TASK BRIEF: Check each line below for the word "Botticelli", then please report how many lines have it and nothing more.

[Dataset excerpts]
========================================
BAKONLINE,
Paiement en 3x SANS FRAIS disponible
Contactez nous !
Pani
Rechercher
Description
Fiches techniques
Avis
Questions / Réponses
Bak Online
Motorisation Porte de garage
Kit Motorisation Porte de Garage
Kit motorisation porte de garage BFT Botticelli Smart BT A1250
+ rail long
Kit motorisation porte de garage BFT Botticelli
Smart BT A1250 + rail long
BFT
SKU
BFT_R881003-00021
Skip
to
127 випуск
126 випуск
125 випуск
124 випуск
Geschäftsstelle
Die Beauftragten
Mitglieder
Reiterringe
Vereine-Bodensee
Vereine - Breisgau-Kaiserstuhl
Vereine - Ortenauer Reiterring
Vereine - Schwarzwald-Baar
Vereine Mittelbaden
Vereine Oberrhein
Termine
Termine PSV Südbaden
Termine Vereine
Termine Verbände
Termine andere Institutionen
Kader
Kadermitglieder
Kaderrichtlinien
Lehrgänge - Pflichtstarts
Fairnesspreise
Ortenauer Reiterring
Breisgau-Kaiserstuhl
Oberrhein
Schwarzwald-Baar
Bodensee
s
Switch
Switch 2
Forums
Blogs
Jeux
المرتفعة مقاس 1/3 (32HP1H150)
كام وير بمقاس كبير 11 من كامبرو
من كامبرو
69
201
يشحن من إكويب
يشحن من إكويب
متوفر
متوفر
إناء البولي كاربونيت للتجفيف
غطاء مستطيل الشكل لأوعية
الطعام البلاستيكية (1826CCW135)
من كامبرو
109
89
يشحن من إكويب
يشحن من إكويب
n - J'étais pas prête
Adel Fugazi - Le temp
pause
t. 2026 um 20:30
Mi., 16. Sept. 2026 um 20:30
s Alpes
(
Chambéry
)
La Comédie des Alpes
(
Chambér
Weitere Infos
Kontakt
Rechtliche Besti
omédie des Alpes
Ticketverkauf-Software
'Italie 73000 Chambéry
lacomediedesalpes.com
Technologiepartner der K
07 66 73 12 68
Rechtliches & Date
========================================
SOLUTION BELOW: 2